Spring Travel: Get Outdoorsy in West Virginia
The six-hour drive from Philly to the Greenbrier resort sets the tone for what’s to come: Busy four-lane highways morph into quiet two-lane country roads that cut through mountains so densely covered in trees, you begin to wonder if West Virginia is one big state park. The property’s meandering driveway leads you to the gleaming white hotel, which rises like a mirage. This, you will think to yourself, is the definition of old-school class. But there’s no need for posturing — the Greenbrier was built in the 1700s and has hosted royalty, celebrities, 26 presidents, and Drew Brees and the New Orleans Saints, who recently held their training camp on-site.
The Greenbrier might be storied, but it’s far from dated: A $50 million renovation in 2007 has kept the 710 rooms, 10 lobbies, eating halls, shops, gaming center, spa, pools and grounds modern while preserving the signature Dorothy Draper decor — a pattern-happy mix that looks like the love child of Betsey Johnson and Lilly Pulitzer.
But while it’s easy to spend your stay indoors, luxuriating in the steakhouses and body scrubs, bowling alleys and cooking classes, the Greenbrier has a sporty side. It’s nestled on 11,000 acres in the Allegheny Mountains, the ideal place to slough off a winter spent indoors. Here, you can get your hands dirty (off-roading a Jeep through muddy puddles, perhaps?) without having to do all the heavy lifting.

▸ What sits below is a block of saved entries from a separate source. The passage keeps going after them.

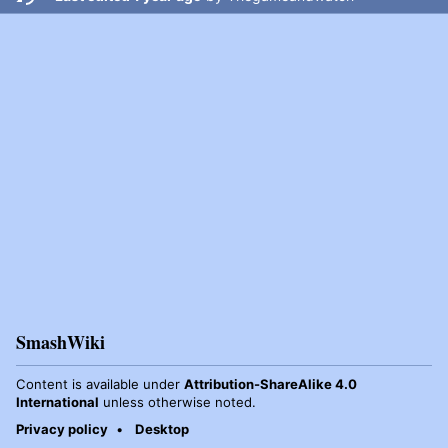
SmashWiki
Content is available under
Attribution-ShareAlike 4.0
International
unless otherwise noted.
Privacy policy
Desktop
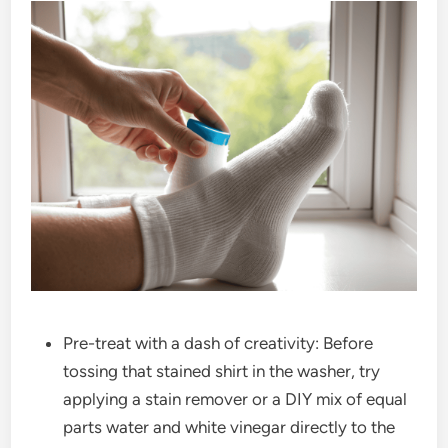
Pre-treat with a dash of creativity: Before
tossing that stained shirt in the washer, try
applying a stain remover or a DIY mix of equal
parts water and white vinegar directly to the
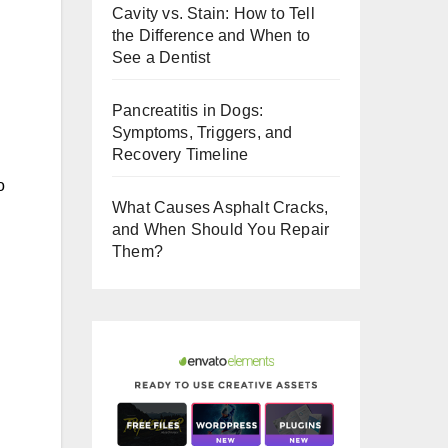
Cavity vs. Stain: How to Tell
o
the Difference and When to
o
See a Dentist
k
Pancreatitis in Dogs:
Symptoms, Triggers, and
Recovery Timeline
o
What Causes Asphalt Cracks,
and When Should You Repair
Them?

Forget hauling fly-fishing rods, or driving a kayak to launch point. At the Greenbrier, the staff takes care of all the details so you can focus on things like un-hooding a hungry falcon, zip-lining over a gorge, paddle-boarding on pristine Lake Moomaw, hiking and biking through meandering forest trails, basking in the sunshine, and letting yourself remember, finally, what it’s like to play outside.
WHERE TO STAY: The Greenbrier, 300 West Main Street, White Sulphur Springs, West Virginia; starting at $169 per night.
WHILE YOU’RE THERE: In 1992, the Washington Post revealed that a secret bunker — built during the Cold War to house Congress in an emergency — was located under the western wing of the resort. It was decommissioned in 1995, and today the hotel runs tours of the space, a must-visit piece of history that never was.
KNOW BEFORE YOU GO: If you’re traveling with your squad — and this is a wonderful family vacation spot — consider booking one of the “legacy” cabins, which have up to four bedrooms, en-suite bathrooms, sitting areas and kitchens. A chef will even cook a family meal for you on the porch.
Published as “The Purpose-Driven Traveler: Embrace the Outdoors” in the March 2017 issue of Philadelphia magazine.